[EXERCISE PROMPT]:
Copy every line of the records below word for word, keeping the original order.
--- DATASET RECORDS ---
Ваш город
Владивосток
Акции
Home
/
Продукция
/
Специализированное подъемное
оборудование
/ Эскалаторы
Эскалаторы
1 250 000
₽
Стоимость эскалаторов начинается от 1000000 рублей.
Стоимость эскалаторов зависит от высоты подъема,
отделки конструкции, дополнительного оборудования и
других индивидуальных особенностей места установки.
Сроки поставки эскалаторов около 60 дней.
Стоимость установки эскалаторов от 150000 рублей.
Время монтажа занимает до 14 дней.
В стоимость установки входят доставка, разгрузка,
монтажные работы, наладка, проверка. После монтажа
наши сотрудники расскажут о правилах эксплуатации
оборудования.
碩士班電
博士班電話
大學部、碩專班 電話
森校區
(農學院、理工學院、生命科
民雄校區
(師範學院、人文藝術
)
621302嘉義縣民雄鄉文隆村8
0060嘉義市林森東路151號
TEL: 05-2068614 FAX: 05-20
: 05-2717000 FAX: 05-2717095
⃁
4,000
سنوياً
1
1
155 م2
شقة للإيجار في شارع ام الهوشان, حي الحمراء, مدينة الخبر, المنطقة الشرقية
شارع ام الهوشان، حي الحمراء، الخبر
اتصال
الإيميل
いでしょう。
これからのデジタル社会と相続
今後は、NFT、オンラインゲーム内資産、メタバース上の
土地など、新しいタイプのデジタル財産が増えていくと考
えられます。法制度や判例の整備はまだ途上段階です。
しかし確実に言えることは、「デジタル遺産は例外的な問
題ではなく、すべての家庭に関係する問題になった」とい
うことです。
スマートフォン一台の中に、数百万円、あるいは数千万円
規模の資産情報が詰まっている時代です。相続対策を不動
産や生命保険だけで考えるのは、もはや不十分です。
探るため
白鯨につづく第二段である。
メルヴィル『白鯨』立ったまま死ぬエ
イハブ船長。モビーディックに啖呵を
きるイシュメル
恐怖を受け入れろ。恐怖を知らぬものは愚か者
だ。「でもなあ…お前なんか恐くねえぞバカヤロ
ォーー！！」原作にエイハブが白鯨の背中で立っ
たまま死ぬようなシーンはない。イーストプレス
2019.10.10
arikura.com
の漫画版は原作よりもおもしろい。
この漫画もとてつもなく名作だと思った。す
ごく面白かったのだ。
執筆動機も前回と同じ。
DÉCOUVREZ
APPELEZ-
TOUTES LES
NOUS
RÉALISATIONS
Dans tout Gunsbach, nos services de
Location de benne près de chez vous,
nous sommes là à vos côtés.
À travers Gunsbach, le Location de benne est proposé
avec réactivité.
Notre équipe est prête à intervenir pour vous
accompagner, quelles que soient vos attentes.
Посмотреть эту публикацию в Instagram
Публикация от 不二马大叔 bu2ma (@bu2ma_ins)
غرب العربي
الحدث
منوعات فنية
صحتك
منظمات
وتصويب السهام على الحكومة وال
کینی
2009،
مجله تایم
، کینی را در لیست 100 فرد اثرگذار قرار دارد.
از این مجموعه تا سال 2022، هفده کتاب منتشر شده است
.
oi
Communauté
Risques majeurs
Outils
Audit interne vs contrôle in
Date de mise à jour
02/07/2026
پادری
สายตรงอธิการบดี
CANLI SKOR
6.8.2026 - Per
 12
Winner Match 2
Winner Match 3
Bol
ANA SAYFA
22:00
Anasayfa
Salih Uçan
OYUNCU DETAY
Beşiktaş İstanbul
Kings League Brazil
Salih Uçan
---
[EXERCISE SOLUTION]:
Ваш город
Владивосток
Акции
Home
/
Продукция
/
Специализированное подъемное
оборудование
/ Эскалаторы
Эскалаторы
1 250 000
₽
Стоимость эскалаторов начинается от 1000000 рублей.
Стоимость эскалаторов зависит от высоты подъема,
отделки конструкции, дополнительного оборудования и
других индивидуальных особенностей места установки.
Сроки поставки эскалаторов около 60 дней.
Стоимость установки эскалаторов от 150000 рублей.
Время монтажа занимает до 14 дней.
В стоимость установки входят доставка, разгрузка,
монтажные работы, наладка, проверка. После монтажа
наши сотрудники расскажут о правилах эксплуатации
оборудования.
碩士班電
博士班電話
大學部、碩專班 電話
森校區
(農學院、理工學院、生命科
民雄校區
(師範學院、人文藝術
)
621302嘉義縣民雄鄉文隆村8
0060嘉義市林森東路151號
TEL: 05-2068614 FAX: 05-20
: 05-2717000 FAX: 05-2717095
⃁
4,000
سنوياً
1
1
155 م2
شقة للإيجار في شارع ام الهوشان, حي الحمراء, مدينة الخبر, المنطقة الشرقية
شارع ام الهوشان، حي الحمراء، الخبر
اتصال
الإيميل
いでしょう。
これからのデジタル社会と相続
今後は、NFT、オンラインゲーム内資産、メタバース上の
土地など、新しいタイプのデジタル財産が増えていくと考
えられます。法制度や判例の整備はまだ途上段階です。
しかし確実に言えることは、「デジタル遺産は例外的な問
題ではなく、すべての家庭に関係する問題になった」とい
うことです。
スマートフォン一台の中に、数百万円、あるいは数千万円
規模の資産情報が詰まっている時代です。相続対策を不動
産や生命保険だけで考えるのは、もはや不十分です。
探るため
白鯨につづく第二段である。
メルヴィル『白鯨』立ったまま死ぬエ
イハブ船長。モビーディックに啖呵を
きるイシュメル
恐怖を受け入れろ。恐怖を知らぬものは愚か者
だ。「でもなあ…お前なんか恐くねえぞバカヤロ
ォーー！！」原作にエイハブが白鯨の背中で立っ
たまま死ぬようなシーンはない。イーストプレス
2019.10.10
arikura.com
の漫画版は原作よりもおもしろい。
この漫画もとてつもなく名作だと思った。す
ごく面白かったのだ。
執筆動機も前回と同じ。
DÉCOUVREZ
APPELEZ-
TOUTES LES
NOUS
RÉALISATIONS
Dans tout Gunsbach, nos services de
Location de benne près de chez vous,
nous sommes là à vos côtés.
À travers Gunsbach, le Location de benne est proposé
avec réactivité.
Notre équipe est prête à intervenir pour vous
accompagner, quelles que soient vos attentes.
Посмотреть эту публикацию в Instagram
Публикация от 不二马大叔 bu2ma (@bu2ma_ins)
غرب العربي
الحدث
منوعات فنية
صحتك
منظمات
وتصويب السهام على الحكومة وال
کینی
2009،
مجله تایم
، کینی را در لیست 100 فرد اثرگذار قرار دارد.
از این مجموعه تا سال 2022، هفده کتاب منتشر شده است
.
oi
Communauté
Risques majeurs
Outils
Audit interne vs contrôle in
Date de mise à jour
02/07/2026
پادری
สายตรงอธิการบดี
CANLI SKOR
6.8.2026 - Per
 12
Winner Match 2
Winner Match 3
Bol
ANA SAYFA
22:00
Anasayfa
Salih Uçan
OYUNCU DETAY
Beşiktaş İstanbul
Kings League Brazil
Salih Uçan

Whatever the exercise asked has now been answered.